[Your assignment]:
Output the lines of the records exactly, from the first through the one containing "right shoulder: (699, 642)". Omit all pictures.

[Excerpted data]:
>>>
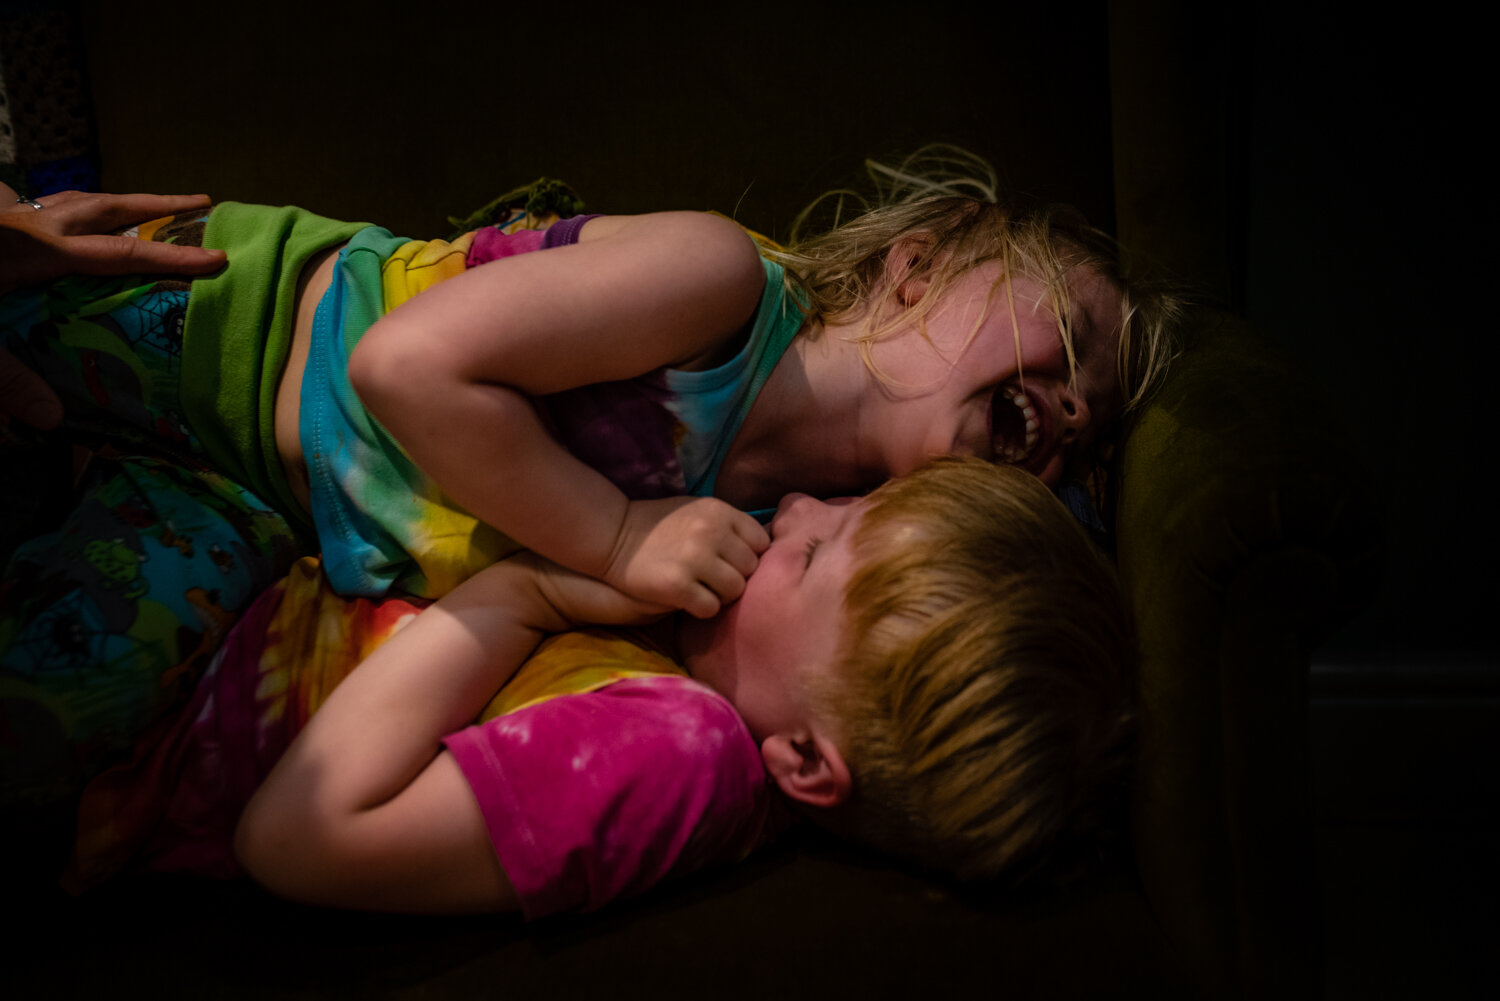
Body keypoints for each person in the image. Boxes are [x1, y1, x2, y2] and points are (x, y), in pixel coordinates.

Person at [1, 150, 1175, 809]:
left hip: (254, 511)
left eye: (1094, 421)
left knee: (53, 727)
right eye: (1069, 346)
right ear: (918, 268)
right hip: (218, 332)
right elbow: (404, 366)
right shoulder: (717, 289)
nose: (1072, 408)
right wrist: (613, 538)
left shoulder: (778, 546)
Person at [64, 458, 1136, 918]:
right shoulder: (699, 642)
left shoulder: (683, 755)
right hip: (218, 569)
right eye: (844, 501)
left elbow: (297, 838)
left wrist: (526, 593)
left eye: (813, 555)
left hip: (146, 712)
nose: (798, 504)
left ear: (807, 760)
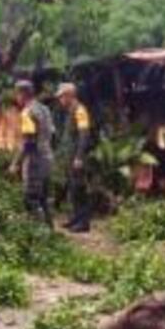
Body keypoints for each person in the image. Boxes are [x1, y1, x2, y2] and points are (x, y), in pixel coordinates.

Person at [8, 80, 55, 227]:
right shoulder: (45, 109)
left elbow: (28, 142)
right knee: (44, 199)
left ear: (22, 94)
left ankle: (38, 237)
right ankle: (50, 232)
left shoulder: (27, 112)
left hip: (35, 161)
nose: (16, 98)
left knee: (31, 199)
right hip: (48, 157)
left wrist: (15, 163)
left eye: (17, 94)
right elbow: (53, 133)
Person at [55, 83, 94, 232]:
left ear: (69, 95)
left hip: (77, 157)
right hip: (70, 157)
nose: (60, 99)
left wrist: (79, 157)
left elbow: (84, 134)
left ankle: (83, 223)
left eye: (62, 96)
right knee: (73, 189)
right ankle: (75, 219)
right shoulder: (70, 110)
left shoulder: (80, 110)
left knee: (79, 189)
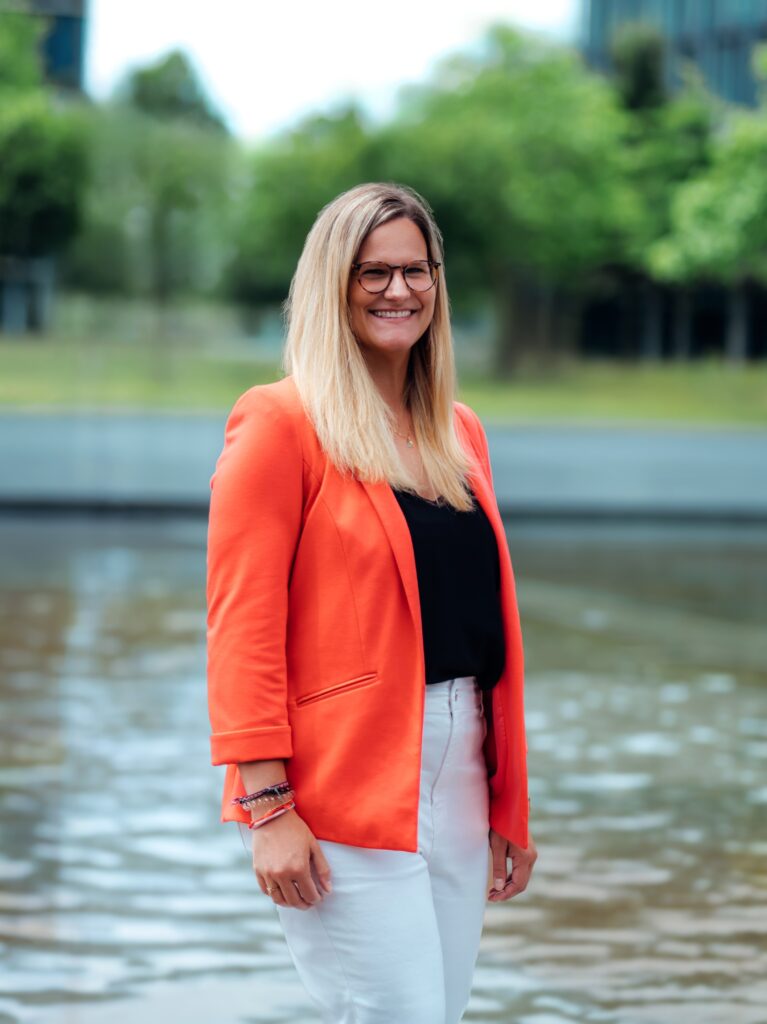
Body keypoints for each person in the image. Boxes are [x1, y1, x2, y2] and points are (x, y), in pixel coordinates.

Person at [206, 181, 537, 1023]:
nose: (398, 290)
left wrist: (507, 801)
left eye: (415, 270)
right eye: (372, 272)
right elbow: (241, 624)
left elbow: (480, 626)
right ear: (335, 284)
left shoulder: (459, 431)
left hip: (463, 769)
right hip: (340, 777)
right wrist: (267, 806)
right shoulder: (279, 422)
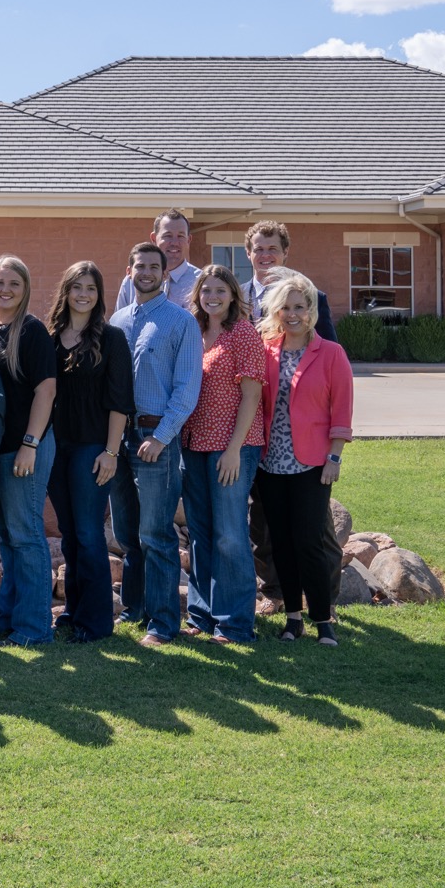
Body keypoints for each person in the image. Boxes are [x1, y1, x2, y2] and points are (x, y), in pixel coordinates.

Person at [111, 241, 204, 644]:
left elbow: (187, 388)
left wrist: (162, 437)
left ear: (165, 274)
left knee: (156, 534)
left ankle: (163, 623)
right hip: (117, 437)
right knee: (127, 534)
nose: (146, 272)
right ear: (129, 271)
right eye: (140, 266)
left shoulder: (181, 322)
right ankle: (134, 609)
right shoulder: (117, 321)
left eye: (154, 266)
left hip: (155, 437)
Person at [257, 271, 356, 647]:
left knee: (310, 542)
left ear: (311, 310)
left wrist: (335, 457)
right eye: (285, 307)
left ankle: (323, 621)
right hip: (270, 464)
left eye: (300, 307)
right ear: (275, 311)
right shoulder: (266, 349)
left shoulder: (330, 353)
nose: (293, 314)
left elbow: (341, 410)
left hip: (312, 464)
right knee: (280, 543)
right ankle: (293, 619)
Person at [180, 264, 268, 643]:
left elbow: (252, 395)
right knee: (200, 532)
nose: (212, 297)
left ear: (233, 294)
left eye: (220, 290)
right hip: (193, 445)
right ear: (197, 295)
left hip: (233, 448)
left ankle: (234, 623)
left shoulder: (243, 333)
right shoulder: (193, 332)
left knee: (229, 534)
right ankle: (202, 616)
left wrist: (233, 450)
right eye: (206, 290)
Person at [0, 254, 58, 646]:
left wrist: (30, 444)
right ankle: (9, 617)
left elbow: (46, 391)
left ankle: (35, 626)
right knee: (5, 534)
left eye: (14, 283)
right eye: (0, 282)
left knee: (25, 534)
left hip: (26, 445)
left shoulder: (32, 331)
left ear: (25, 290)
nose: (5, 290)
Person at [46, 261, 132, 640]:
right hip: (55, 448)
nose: (83, 294)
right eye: (77, 287)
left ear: (99, 295)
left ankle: (95, 623)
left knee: (88, 532)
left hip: (92, 448)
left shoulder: (111, 338)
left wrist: (111, 453)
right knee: (68, 533)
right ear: (66, 292)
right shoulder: (50, 338)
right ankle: (74, 611)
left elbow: (120, 401)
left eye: (91, 288)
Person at [241, 221, 334, 336]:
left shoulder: (313, 297)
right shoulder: (235, 297)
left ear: (285, 252)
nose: (265, 255)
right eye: (259, 249)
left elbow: (328, 344)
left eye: (272, 248)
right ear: (248, 253)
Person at [116, 209, 200, 312]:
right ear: (154, 238)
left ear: (189, 240)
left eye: (180, 236)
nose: (175, 242)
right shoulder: (132, 281)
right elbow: (120, 320)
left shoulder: (200, 282)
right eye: (168, 236)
<<<
[Task result]:
Body keypoints for each person in the image. Boxes are [x1, y1, x2, y2] and points are (x, y), in pixel coordinates.

Person at [1, 150, 1175, 809]:
left hip: (254, 511)
left eye: (1094, 421)
left knee: (53, 727)
right eye: (1069, 346)
right ear: (918, 268)
right hip: (218, 332)
right elbow: (404, 366)
right shoulder: (717, 289)
nose: (1072, 408)
right wrist: (613, 538)
left shoulder: (778, 546)
Person at [64, 458, 1136, 918]:
right shoulder: (699, 642)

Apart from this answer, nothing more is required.